Segment Open

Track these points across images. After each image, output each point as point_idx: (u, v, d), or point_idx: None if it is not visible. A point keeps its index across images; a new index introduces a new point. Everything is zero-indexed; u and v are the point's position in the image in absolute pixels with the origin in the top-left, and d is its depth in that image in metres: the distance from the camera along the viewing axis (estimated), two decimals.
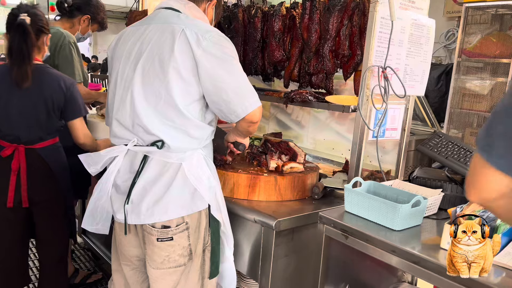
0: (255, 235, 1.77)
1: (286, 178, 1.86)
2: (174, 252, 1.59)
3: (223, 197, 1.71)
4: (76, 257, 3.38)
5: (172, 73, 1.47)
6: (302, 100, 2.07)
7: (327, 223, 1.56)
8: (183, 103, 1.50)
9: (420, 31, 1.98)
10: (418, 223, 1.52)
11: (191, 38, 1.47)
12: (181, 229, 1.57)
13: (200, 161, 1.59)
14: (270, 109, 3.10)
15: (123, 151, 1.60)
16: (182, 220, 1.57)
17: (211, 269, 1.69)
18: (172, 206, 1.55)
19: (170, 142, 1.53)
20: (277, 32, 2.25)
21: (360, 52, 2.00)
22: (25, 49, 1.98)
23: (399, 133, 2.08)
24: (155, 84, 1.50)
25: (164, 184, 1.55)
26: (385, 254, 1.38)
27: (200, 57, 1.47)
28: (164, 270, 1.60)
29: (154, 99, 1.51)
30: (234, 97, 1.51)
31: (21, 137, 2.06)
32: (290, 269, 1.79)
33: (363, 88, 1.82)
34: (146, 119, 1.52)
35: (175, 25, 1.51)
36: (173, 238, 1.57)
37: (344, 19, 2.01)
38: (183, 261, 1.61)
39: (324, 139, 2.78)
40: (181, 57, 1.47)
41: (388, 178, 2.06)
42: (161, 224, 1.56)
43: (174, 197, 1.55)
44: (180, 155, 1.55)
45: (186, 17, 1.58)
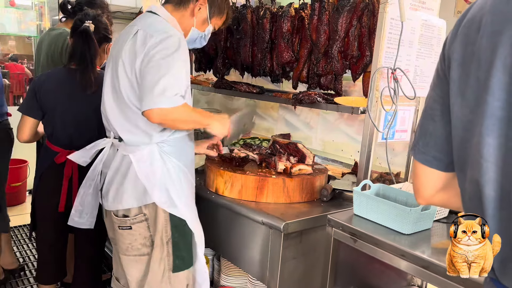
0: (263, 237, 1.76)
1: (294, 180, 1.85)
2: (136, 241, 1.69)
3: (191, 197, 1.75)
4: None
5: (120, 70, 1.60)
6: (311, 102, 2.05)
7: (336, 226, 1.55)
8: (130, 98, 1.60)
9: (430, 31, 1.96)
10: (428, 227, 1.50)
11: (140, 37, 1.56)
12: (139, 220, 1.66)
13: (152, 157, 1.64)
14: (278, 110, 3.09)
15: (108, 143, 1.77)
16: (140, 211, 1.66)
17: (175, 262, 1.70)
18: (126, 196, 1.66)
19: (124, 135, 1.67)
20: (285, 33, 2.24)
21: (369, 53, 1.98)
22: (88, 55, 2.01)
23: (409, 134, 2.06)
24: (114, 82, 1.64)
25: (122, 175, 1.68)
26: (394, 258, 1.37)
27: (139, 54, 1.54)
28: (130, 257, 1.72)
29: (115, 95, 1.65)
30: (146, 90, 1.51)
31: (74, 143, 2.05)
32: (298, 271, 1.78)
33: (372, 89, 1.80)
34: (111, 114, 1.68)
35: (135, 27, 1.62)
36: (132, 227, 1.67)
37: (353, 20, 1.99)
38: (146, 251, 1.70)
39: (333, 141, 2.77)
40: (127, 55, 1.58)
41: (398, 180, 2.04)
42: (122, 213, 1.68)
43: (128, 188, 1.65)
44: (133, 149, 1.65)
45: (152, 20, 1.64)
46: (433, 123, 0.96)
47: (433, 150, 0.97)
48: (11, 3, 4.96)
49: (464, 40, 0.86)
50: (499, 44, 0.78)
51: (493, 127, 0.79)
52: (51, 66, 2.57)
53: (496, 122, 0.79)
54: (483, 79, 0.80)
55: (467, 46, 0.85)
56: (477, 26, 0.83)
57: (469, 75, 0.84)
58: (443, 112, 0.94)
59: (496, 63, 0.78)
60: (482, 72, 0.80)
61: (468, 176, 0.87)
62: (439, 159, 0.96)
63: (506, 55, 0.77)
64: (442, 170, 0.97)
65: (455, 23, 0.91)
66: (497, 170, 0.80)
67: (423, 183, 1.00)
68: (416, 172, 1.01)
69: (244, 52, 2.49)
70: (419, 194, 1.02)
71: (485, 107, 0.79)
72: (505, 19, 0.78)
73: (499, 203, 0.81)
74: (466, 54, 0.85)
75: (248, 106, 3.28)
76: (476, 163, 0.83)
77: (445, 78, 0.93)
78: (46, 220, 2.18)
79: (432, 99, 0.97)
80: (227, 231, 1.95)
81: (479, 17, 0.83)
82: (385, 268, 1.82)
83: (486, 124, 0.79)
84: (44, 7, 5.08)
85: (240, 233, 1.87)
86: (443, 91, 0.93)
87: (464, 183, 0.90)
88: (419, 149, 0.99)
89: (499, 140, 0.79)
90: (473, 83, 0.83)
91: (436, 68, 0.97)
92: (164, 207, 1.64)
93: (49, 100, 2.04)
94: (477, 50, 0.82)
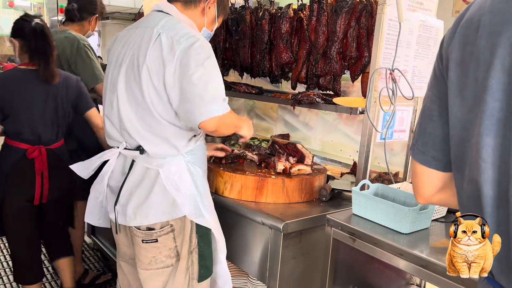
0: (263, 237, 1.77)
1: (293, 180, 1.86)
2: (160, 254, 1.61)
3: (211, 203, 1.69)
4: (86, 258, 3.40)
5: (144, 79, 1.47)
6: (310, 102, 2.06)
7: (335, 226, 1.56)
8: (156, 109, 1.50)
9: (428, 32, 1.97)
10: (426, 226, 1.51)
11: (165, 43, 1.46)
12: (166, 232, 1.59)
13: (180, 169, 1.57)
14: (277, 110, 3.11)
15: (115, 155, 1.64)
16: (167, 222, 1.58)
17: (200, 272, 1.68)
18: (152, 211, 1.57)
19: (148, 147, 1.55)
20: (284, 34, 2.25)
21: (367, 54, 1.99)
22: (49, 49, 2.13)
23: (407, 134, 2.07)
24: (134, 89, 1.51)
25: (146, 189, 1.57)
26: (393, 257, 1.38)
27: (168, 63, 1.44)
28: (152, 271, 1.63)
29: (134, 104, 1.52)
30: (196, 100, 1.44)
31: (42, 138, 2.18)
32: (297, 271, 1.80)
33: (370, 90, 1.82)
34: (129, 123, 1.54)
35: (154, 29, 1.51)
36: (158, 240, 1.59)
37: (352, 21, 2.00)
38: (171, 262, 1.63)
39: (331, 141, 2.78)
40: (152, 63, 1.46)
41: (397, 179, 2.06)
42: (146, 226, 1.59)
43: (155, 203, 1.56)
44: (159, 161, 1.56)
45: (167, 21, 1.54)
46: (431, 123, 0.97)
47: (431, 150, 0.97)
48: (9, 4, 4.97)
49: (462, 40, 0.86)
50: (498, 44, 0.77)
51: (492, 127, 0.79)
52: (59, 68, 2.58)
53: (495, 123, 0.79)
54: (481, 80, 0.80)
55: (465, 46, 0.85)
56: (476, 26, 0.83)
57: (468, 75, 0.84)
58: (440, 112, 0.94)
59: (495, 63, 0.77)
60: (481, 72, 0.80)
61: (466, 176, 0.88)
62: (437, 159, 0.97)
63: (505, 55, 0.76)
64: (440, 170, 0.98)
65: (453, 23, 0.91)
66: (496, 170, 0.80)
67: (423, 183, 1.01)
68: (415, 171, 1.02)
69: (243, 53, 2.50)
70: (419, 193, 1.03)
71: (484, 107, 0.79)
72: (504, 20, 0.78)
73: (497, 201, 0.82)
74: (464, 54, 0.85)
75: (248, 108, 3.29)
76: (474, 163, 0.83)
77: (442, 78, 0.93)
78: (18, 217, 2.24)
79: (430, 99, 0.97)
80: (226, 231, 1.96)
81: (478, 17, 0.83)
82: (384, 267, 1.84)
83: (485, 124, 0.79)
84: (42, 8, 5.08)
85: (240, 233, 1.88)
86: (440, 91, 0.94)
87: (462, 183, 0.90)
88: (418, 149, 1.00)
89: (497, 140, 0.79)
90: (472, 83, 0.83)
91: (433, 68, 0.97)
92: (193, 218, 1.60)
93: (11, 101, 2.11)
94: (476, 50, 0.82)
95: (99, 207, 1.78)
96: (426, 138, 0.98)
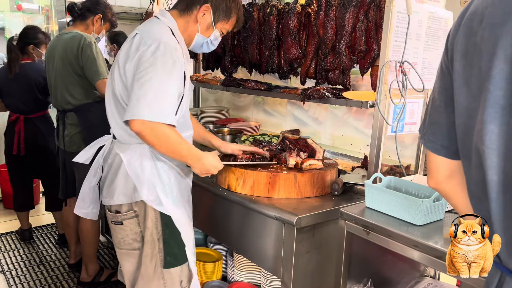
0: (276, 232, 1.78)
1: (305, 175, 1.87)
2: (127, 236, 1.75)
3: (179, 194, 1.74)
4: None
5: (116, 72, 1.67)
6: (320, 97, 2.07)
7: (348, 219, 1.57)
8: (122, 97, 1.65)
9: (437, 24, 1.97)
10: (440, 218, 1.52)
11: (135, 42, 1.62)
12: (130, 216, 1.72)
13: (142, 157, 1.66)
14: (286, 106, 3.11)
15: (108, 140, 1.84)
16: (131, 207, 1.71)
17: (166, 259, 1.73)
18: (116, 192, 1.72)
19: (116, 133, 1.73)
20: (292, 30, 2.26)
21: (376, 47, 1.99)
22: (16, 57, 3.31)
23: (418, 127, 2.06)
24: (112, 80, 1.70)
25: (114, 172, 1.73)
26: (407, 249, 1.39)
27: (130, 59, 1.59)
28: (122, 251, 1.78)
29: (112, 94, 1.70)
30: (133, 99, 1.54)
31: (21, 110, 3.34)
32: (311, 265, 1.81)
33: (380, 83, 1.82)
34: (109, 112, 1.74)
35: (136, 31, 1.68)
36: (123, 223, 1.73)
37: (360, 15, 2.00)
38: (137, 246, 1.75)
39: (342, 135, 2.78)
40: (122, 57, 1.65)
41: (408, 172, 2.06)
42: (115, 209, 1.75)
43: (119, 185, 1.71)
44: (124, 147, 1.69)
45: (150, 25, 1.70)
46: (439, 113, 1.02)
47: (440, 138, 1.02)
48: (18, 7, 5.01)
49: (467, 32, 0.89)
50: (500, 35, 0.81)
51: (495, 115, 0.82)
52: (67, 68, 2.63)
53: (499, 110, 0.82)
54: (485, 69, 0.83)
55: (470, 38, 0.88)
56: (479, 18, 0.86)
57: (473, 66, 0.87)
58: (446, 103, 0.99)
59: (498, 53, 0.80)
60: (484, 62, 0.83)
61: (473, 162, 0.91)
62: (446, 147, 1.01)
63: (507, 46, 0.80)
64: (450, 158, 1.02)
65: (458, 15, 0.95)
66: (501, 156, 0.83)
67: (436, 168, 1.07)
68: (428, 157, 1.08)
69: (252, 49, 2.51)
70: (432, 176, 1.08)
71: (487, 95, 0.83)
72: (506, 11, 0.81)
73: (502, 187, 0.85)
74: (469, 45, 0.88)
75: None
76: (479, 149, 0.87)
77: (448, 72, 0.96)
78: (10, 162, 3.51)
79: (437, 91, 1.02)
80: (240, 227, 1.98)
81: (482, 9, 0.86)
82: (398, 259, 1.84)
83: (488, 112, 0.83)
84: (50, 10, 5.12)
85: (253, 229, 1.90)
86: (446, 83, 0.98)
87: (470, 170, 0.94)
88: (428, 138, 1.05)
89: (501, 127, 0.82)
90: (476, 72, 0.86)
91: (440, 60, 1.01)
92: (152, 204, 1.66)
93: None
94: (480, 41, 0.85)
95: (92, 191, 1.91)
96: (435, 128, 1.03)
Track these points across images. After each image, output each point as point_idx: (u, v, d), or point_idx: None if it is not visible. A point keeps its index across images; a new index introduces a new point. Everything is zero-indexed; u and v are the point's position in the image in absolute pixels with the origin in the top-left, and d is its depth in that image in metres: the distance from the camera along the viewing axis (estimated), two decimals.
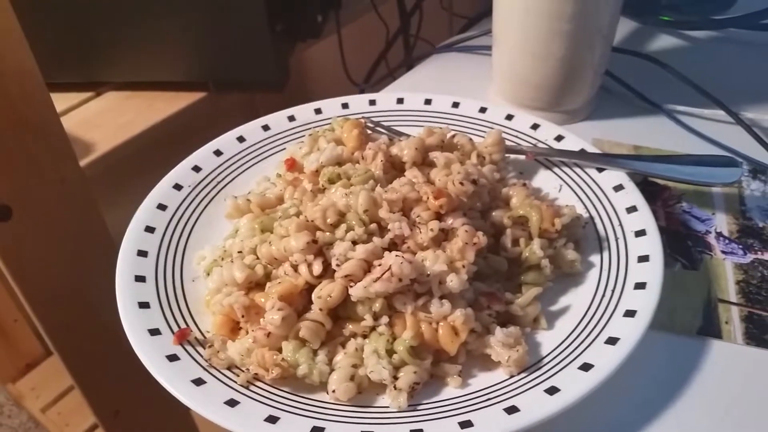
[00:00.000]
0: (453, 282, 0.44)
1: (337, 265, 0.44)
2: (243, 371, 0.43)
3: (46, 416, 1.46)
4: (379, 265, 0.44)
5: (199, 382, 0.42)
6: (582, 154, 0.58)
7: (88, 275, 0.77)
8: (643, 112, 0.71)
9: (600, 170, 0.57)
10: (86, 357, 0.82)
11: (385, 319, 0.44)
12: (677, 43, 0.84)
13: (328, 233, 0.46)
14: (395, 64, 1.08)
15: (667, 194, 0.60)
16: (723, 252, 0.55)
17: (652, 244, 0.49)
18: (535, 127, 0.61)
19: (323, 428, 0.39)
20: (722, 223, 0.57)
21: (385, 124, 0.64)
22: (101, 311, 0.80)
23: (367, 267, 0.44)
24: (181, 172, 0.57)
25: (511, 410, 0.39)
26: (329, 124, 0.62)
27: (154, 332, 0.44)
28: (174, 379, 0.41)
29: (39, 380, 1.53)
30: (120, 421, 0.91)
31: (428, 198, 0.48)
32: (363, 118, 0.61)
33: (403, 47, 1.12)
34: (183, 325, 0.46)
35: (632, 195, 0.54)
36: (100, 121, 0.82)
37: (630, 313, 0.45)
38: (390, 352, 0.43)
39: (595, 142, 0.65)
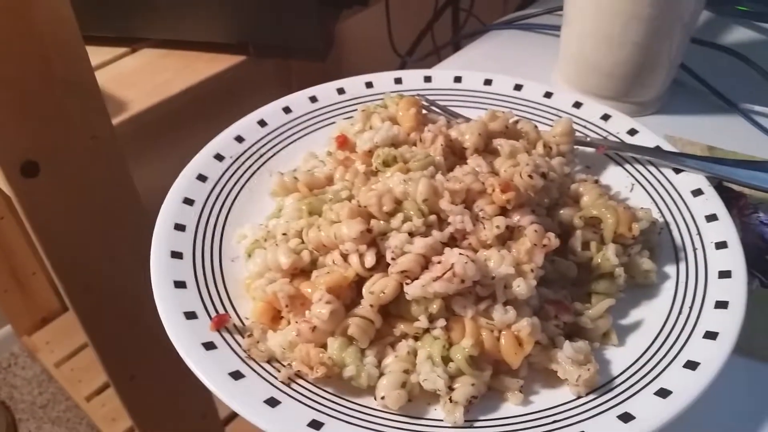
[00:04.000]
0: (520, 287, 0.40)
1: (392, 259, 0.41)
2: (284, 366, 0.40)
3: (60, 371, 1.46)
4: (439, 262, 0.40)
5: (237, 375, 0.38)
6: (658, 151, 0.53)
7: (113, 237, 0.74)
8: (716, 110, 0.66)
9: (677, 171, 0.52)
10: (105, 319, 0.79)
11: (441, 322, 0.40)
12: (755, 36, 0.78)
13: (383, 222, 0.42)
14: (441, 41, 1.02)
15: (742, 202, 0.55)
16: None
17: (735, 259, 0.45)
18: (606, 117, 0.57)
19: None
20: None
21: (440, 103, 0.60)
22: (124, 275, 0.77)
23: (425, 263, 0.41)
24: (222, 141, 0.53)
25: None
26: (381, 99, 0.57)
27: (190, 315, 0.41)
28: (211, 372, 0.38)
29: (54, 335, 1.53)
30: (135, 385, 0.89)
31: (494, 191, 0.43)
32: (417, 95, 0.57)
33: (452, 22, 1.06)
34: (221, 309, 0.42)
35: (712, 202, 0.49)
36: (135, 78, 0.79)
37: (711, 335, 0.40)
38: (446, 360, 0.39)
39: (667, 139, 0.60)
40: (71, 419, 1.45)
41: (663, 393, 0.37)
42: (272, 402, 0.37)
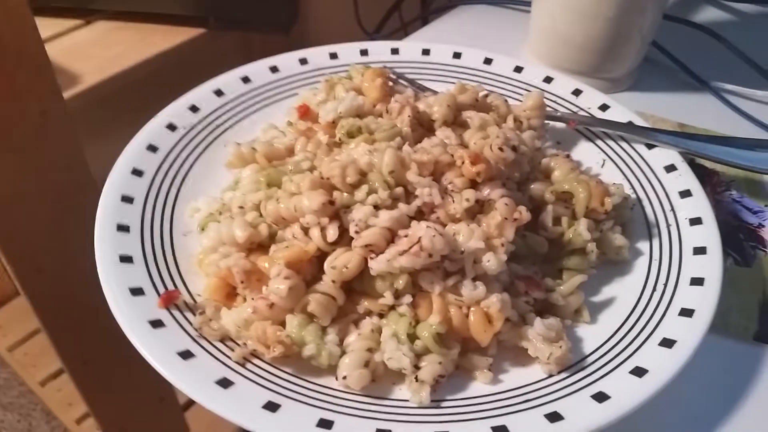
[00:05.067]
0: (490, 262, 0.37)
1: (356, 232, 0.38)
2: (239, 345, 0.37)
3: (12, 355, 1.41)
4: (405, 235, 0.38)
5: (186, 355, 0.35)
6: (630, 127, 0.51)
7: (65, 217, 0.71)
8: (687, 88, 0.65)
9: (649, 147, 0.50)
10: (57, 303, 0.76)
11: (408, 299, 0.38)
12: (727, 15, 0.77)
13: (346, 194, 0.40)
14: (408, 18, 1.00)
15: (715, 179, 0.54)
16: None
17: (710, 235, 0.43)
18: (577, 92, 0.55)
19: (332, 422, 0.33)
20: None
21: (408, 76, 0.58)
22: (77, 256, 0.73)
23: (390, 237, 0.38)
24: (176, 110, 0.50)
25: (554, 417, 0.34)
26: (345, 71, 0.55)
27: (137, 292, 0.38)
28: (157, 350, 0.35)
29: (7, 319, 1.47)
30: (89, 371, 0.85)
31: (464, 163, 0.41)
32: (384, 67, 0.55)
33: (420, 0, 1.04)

Segment Closed

◆ **Work task**:
Output the lines above between the one holding "61: (468, 176, 0.87)" and the one holding "93: (49, 100, 2.04)", inclusive, with nothing before or after them.

◆ **Your solution**:
61: (468, 176, 0.87)
62: (439, 159, 0.96)
63: (506, 55, 0.77)
64: (442, 170, 0.97)
65: (455, 23, 0.91)
66: (497, 170, 0.80)
67: (423, 183, 1.00)
68: (416, 172, 1.01)
69: (244, 52, 2.49)
70: (419, 194, 1.02)
71: (485, 107, 0.79)
72: (505, 19, 0.78)
73: (499, 203, 0.81)
74: (466, 54, 0.85)
75: (248, 106, 3.28)
76: (476, 163, 0.83)
77: (445, 78, 0.93)
78: (46, 220, 2.18)
79: (432, 99, 0.97)
80: (227, 231, 1.95)
81: (479, 17, 0.83)
82: (385, 268, 1.82)
83: (486, 124, 0.79)
84: (44, 7, 5.08)
85: (240, 233, 1.87)
86: (443, 91, 0.93)
87: (464, 183, 0.90)
88: (419, 149, 0.99)
89: (499, 140, 0.79)
90: (473, 83, 0.83)
91: (436, 68, 0.97)
92: (164, 207, 1.64)
93: (49, 100, 2.04)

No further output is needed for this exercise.